A casa estava ali. Fora a ultima moradia comum a meus pais e meus avós, antes de irmos para Fortaleza.

Apesar de estarem derrubadas algumas paredes. Eu ainda conheço você, disse. Conheço bem ainda seus cômodos. Aqui era a sala. Bem ali ficavam os quartos, o banheiro, a cozinha.

Estava muito escuro. A placa da construtora defronte da casa quase totalmente demolida aumentava a escuridão e era uma construção de responsabilidade de nossa Construtora.

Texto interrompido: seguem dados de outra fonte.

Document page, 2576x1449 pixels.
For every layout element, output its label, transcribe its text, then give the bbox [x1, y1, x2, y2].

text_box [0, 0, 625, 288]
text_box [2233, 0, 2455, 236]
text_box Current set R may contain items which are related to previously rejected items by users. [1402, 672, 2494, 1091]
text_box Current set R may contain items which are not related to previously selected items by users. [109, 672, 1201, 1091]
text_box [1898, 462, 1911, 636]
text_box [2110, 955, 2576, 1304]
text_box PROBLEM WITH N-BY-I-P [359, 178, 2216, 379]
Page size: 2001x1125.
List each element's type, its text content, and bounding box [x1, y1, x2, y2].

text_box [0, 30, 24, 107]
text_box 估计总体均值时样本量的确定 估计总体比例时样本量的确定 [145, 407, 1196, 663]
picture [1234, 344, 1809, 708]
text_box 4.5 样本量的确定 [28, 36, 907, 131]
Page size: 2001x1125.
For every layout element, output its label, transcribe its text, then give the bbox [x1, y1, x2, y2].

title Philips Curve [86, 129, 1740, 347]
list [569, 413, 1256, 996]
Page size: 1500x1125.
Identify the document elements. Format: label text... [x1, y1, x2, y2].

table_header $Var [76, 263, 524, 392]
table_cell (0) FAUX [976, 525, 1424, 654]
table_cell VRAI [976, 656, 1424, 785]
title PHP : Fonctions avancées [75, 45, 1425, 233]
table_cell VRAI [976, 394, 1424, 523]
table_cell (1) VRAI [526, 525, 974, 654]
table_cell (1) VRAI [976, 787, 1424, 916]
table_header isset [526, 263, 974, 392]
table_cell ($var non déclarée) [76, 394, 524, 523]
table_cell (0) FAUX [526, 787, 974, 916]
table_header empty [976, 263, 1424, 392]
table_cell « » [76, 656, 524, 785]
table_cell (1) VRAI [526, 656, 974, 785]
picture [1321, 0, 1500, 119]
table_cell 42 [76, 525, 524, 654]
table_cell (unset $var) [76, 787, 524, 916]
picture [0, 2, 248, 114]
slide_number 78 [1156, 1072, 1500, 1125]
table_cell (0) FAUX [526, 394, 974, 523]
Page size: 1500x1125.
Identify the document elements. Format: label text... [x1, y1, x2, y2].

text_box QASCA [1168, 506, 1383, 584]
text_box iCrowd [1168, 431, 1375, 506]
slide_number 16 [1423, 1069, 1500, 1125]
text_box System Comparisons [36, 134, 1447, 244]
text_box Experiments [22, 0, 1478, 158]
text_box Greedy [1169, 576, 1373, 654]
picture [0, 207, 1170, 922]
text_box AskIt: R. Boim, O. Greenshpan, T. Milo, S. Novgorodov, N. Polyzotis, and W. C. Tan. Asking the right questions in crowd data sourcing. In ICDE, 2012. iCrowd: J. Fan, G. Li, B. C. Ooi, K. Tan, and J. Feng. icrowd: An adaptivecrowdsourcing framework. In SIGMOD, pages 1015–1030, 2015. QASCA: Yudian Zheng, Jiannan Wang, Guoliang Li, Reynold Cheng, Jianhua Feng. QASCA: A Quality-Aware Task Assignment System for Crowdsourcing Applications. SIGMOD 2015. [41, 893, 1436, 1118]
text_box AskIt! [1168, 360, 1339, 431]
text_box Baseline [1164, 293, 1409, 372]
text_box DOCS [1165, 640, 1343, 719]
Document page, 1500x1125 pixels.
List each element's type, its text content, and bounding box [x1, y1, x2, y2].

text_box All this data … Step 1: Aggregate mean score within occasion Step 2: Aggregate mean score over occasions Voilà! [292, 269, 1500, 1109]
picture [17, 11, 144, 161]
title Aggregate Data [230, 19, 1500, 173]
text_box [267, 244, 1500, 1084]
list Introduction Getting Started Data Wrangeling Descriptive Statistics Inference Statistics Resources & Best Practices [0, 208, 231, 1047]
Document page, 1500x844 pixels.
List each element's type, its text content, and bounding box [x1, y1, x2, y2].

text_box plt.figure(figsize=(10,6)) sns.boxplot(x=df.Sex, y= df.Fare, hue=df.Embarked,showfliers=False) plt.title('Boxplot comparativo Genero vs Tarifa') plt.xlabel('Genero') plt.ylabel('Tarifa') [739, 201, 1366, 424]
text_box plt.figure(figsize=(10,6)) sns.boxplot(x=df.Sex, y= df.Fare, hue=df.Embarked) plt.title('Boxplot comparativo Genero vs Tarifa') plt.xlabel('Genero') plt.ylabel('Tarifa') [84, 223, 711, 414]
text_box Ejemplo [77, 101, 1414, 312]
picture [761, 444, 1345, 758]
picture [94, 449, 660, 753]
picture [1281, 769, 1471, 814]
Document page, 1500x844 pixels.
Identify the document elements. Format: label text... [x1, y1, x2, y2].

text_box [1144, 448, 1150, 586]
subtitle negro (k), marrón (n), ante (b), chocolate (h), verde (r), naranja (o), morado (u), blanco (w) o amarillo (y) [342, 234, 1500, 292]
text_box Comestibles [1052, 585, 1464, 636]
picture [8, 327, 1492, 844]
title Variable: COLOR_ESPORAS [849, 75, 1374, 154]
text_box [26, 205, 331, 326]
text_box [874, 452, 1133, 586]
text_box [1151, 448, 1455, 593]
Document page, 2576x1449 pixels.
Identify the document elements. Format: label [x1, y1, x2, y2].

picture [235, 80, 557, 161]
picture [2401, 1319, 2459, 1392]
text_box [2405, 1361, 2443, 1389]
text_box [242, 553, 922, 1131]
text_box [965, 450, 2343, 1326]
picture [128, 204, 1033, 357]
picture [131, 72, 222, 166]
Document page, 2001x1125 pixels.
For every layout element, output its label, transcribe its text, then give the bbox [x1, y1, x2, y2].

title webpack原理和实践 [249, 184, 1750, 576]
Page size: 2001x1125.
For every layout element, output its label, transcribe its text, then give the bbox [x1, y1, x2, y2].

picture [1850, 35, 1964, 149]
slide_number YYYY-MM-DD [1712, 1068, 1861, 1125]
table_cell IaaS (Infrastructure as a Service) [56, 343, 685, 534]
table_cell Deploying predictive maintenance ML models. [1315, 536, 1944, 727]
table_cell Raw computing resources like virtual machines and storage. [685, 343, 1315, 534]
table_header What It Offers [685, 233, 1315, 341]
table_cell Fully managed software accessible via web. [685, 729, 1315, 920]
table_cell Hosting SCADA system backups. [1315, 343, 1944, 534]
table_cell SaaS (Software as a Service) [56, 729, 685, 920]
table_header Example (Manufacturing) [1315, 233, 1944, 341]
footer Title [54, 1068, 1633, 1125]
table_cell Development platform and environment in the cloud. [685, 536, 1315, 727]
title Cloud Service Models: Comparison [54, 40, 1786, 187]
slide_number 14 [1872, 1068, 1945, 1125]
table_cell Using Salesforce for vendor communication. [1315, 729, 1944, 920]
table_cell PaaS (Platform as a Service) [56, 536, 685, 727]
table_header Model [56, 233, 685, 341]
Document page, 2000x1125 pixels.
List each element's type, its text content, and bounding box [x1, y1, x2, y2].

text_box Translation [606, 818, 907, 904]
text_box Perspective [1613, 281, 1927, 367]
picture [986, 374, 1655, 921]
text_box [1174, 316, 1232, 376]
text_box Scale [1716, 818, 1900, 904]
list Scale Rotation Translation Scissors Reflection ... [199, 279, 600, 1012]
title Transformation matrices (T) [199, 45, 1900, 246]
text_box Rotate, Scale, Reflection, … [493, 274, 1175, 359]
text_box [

Que coincidência. Pensei comigo.

Parece que o táxi buzinava. Chamando-me.

O lugar esta escorregadio. Quase levo um tombo e que choveu fininho há pouco.

Das poucas coisas ainda de pé encontro à escada a minha frente, suspensa no ar.

Agora ela não se encontra com o andar de cima. Vou ao quintal não há mais a porta, vejo o cajueiro outrora pequeno, agora enorme.

De repente ouço um zig zig zag que me assusta um pouco. Retorno à cozinha pulando por sobre monturos de paredes derrubadas.

Esta lá brilhando a esfera luminosa. Parece que me esperava. Olho seu movimento zigzagueando de um degrau para o outro ate parar no quarto degrau.

Agora a vejo melhor. Estou usando uso óculos. E com eles posso vê-la é de uma luminosidade quase vermelha, brilhante, com um orifício no meio.E neste meio alguma coisa como que se mexe.

Pulo por cima dos pedaços de madeiras podres, espalhados pelo chão e me aproximo cada vez mais.

Ela não foge de mim zig zig zagueia e me espera.

Agora meio apoiado na própria escada, olho pelo orifício do centro.

Há uma figura masculina posso perceber pelo traje. Andando, de costas para mim.

Há um carro estacionado, é na direção do carro que ele caminha, posso vê-lo bem. Presto mais atenção sem me preocupar com a proximidade dos meus olhos, com o orifício da esfera luminosa. Chega um novo vulto, é outro homem.

Não consigo distinguir bem as feições. O que chegou por ultimo esta armado, mete a mão no bolso do primeiro, retira alguma coisa. Brigam um pouco.O homem armado atira varias vezes. Não acredito pareço sentir em mim os tiros. Ele corre. O que estava indo para o carro é atingido cai de costas. Não consigo ver seu rosto. Agora quase encosto os olhos no orifício de bola luminosa.

De repente sai outro homem do carro pela porta do motorista e se dirige ao que esta no chão Toma-lhe o pulso e parece gritar. O outro deve estar morto, pensei.

Então vira o corpo caído. Meu coração sobressalta-se. Foi um assalto.Eu vejo por fim o rosto nítido do morto no chão. Sua feição jovem, a meia barba, uma cicatriz sobre a sobrancelha direita, os óculos caídos no chão sob a luz mortiça do poste. Agora posso vê-lo nítido.

A esfera luminosa começa extinguir-se, não antes dos meus gritos

Ele.- Sou eu! Ele.- Sou eu! Ele – Sou eu.

Luiz Jorge Ferreira

* Além de contista, Luiz Jorge Ferreira é poeta, escritor e médico amapaense que reside em São Paulo e também é vice-presidente da Sociedade Brasileira de Médicos Escritores (Sobrames).